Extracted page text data

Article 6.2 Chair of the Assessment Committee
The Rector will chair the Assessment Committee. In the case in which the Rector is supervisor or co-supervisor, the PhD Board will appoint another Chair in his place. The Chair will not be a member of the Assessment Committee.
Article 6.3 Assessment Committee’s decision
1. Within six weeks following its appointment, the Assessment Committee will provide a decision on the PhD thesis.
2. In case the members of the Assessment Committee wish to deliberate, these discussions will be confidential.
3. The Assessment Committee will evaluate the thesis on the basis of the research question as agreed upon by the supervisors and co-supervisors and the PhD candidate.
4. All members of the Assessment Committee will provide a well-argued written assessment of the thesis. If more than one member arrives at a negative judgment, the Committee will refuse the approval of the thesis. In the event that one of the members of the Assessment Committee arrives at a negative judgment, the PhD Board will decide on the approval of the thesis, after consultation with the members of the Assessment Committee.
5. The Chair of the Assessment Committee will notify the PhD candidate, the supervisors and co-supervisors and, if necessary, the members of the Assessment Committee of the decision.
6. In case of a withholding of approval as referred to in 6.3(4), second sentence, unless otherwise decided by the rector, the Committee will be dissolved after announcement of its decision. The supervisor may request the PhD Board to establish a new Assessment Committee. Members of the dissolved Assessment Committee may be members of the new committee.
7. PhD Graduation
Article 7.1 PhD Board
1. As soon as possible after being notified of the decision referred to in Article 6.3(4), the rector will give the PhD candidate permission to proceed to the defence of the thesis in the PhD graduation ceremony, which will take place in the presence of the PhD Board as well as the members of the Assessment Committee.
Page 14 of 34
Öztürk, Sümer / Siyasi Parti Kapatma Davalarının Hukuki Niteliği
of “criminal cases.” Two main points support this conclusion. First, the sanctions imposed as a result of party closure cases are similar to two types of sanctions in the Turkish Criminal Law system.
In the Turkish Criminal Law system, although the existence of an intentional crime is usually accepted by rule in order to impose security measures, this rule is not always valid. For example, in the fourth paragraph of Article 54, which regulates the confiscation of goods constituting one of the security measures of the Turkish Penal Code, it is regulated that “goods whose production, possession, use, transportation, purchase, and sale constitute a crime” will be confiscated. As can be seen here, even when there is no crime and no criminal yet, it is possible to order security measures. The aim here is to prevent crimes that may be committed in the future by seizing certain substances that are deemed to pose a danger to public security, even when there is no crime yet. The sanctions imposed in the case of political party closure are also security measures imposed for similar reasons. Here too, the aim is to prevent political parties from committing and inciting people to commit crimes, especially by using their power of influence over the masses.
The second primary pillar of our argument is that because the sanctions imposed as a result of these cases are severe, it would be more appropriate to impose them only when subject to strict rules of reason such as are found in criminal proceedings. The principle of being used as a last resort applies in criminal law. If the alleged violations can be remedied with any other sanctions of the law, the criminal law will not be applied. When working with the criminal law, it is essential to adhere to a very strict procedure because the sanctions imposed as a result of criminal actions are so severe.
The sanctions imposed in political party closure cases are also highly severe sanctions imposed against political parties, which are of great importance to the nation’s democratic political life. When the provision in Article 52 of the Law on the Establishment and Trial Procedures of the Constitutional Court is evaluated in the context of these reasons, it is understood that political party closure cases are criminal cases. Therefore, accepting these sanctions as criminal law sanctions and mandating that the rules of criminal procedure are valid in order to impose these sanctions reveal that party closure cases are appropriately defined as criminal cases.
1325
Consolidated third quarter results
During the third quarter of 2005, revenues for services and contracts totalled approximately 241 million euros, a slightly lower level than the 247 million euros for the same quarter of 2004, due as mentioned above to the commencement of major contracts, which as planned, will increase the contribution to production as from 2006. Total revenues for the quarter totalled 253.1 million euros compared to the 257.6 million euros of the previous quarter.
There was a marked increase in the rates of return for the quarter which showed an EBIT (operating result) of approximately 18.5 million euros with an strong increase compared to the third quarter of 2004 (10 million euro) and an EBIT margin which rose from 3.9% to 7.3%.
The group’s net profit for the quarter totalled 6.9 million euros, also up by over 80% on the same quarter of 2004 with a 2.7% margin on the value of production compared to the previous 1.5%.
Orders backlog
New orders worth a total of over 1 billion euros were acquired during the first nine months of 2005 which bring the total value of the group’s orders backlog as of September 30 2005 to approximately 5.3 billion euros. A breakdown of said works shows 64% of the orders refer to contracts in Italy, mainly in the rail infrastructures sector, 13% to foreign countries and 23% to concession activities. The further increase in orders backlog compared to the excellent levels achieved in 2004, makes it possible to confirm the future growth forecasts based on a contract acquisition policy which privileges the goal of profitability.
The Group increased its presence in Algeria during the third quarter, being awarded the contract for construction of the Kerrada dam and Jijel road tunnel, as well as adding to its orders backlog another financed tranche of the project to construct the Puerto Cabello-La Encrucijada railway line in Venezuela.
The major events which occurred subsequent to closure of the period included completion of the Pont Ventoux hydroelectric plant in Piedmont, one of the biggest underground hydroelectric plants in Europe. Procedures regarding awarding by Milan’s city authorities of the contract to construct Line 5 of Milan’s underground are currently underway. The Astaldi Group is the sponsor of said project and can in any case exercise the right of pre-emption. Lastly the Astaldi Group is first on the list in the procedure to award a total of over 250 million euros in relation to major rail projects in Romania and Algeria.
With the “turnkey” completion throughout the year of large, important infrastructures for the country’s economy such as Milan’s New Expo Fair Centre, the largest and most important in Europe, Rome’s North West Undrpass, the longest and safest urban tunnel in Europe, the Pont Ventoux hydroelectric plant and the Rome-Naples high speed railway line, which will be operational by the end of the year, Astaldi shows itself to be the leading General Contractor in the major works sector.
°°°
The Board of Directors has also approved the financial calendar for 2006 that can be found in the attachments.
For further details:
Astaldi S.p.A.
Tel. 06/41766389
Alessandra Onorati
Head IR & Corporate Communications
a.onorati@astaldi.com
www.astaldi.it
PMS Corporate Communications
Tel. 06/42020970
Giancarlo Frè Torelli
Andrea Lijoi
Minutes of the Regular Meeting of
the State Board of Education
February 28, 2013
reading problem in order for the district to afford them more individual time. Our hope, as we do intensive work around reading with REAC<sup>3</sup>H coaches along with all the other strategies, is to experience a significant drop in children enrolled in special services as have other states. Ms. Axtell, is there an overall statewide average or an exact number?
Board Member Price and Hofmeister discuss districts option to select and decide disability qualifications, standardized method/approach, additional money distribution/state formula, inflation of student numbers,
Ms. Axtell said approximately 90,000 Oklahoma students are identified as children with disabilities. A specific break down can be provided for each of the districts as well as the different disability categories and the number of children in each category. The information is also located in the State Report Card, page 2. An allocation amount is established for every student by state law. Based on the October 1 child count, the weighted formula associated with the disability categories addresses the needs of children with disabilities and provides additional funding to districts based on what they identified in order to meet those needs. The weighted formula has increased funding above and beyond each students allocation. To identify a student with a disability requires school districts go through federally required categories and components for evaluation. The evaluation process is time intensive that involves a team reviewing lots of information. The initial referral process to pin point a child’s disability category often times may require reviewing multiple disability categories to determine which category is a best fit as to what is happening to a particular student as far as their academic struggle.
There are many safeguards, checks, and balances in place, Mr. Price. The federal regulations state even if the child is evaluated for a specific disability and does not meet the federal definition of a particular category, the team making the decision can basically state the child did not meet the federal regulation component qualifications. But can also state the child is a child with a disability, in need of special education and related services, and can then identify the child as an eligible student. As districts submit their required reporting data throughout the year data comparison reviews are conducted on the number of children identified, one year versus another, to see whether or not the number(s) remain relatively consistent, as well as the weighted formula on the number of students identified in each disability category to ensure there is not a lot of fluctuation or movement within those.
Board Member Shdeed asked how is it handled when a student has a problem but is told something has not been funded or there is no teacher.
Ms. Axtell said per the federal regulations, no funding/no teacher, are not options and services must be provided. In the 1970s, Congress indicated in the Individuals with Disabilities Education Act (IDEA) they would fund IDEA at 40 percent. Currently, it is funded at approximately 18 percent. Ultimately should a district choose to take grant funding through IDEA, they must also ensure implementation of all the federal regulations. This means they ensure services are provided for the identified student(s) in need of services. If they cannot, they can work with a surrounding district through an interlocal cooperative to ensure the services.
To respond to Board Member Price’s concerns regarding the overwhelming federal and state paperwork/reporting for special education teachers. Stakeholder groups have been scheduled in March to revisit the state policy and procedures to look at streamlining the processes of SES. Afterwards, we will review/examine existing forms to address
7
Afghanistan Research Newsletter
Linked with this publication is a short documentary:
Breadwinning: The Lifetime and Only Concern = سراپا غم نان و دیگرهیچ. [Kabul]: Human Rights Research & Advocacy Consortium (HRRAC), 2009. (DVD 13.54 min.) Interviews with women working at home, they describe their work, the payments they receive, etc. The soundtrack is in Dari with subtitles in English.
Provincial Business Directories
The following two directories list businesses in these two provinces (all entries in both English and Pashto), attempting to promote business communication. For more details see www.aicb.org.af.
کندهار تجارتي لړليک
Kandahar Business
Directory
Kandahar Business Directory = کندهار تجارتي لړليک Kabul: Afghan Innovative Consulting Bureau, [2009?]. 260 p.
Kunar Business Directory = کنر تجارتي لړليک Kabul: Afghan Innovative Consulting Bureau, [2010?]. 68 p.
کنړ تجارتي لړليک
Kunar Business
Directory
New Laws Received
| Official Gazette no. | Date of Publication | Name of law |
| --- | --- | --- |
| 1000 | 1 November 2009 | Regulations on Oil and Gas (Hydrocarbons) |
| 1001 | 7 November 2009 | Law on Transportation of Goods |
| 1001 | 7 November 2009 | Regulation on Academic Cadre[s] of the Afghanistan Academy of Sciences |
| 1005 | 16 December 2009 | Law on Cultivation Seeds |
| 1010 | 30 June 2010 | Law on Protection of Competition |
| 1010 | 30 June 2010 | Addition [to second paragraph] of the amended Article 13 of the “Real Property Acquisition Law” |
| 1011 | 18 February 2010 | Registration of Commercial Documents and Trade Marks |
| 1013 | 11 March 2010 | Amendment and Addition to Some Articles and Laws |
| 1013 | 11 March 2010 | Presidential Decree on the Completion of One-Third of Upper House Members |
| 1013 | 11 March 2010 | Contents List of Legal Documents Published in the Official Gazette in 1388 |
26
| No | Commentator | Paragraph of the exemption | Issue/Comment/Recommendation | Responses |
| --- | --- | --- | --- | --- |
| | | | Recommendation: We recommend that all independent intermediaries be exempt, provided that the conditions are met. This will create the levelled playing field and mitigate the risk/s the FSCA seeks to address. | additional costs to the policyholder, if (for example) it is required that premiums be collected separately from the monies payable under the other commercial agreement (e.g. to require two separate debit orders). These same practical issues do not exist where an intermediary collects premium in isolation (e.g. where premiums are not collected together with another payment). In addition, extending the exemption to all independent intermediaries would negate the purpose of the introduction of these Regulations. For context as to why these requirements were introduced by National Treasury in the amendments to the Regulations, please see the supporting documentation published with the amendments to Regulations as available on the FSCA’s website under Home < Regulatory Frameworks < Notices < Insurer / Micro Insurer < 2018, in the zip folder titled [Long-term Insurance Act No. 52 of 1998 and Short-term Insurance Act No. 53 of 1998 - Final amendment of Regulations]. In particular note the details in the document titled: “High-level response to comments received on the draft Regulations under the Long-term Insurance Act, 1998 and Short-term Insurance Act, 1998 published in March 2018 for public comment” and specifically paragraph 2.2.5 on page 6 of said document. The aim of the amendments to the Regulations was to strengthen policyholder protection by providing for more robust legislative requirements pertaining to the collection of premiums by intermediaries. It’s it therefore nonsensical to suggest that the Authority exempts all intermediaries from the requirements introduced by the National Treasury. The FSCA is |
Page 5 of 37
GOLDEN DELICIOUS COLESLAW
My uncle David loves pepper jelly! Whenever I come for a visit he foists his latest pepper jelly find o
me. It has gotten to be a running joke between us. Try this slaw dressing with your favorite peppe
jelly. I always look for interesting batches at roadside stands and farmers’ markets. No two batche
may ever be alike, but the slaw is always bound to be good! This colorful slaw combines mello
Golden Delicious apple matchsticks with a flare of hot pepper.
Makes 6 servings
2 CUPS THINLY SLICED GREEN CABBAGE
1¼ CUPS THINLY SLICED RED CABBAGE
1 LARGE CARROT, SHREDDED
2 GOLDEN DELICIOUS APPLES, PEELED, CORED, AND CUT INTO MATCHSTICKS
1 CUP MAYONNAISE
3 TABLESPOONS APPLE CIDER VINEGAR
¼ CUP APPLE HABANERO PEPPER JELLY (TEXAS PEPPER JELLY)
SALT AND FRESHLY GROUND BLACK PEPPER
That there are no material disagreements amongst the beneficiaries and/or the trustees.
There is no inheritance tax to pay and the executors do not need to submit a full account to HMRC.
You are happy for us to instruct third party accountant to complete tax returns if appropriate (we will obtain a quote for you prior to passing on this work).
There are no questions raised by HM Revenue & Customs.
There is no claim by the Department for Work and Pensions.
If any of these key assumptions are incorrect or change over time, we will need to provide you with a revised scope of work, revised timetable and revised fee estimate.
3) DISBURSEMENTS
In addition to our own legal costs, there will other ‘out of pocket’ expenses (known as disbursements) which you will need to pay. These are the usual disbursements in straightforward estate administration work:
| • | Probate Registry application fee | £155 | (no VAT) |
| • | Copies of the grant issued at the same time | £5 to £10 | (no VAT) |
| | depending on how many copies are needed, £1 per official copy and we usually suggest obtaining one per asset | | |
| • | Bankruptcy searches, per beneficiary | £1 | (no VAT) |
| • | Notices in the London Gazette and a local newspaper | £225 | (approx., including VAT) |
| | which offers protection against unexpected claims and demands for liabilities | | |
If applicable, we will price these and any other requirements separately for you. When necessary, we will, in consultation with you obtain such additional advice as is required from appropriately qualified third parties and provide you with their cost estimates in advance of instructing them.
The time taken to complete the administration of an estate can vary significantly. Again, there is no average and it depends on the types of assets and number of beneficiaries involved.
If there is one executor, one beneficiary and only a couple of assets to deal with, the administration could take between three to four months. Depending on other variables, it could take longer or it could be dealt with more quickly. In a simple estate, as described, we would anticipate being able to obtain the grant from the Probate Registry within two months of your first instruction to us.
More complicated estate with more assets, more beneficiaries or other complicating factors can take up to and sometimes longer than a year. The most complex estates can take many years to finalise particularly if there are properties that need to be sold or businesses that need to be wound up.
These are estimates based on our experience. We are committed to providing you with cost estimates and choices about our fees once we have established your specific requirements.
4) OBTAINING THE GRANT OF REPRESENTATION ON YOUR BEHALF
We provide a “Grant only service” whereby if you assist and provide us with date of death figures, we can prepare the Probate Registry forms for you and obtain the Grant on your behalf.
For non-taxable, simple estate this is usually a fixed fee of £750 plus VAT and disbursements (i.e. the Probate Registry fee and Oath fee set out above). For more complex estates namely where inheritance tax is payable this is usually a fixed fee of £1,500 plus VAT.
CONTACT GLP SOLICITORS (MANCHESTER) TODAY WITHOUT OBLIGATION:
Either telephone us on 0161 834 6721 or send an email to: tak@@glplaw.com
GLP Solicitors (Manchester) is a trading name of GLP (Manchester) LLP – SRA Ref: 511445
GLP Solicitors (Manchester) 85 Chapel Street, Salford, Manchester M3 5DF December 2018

| Work task |
Using the entries above, output exactly the lines between the line holding "2. In case the" and the line holding "5. The Chair", end lines included, and nothing more.

| Response box |
2. In case the members of the Assessment Committee wish to deliberate, these discussions will be confidential.
3. The Assessment Committee will evaluate the thesis on the basis of the research question as agreed upon by the supervisors and co-supervisors and the PhD candidate.
4. All members of the Assessment Committee will provide a well-argued written assessment of the thesis. If more than one member arrives at a negative judgment, the Committee will refuse the approval of the thesis. In the event that one of the members of the Assessment Committee arrives at a negative judgment, the PhD Board will decide on the approval of the thesis, after consultation with the members of the Assessment Committee.
5. The Chair of the Assessment Committee will notify the PhD candidate, the supervisors and co-supervisors and, if necessary, the members of the Assessment Committee of the decision.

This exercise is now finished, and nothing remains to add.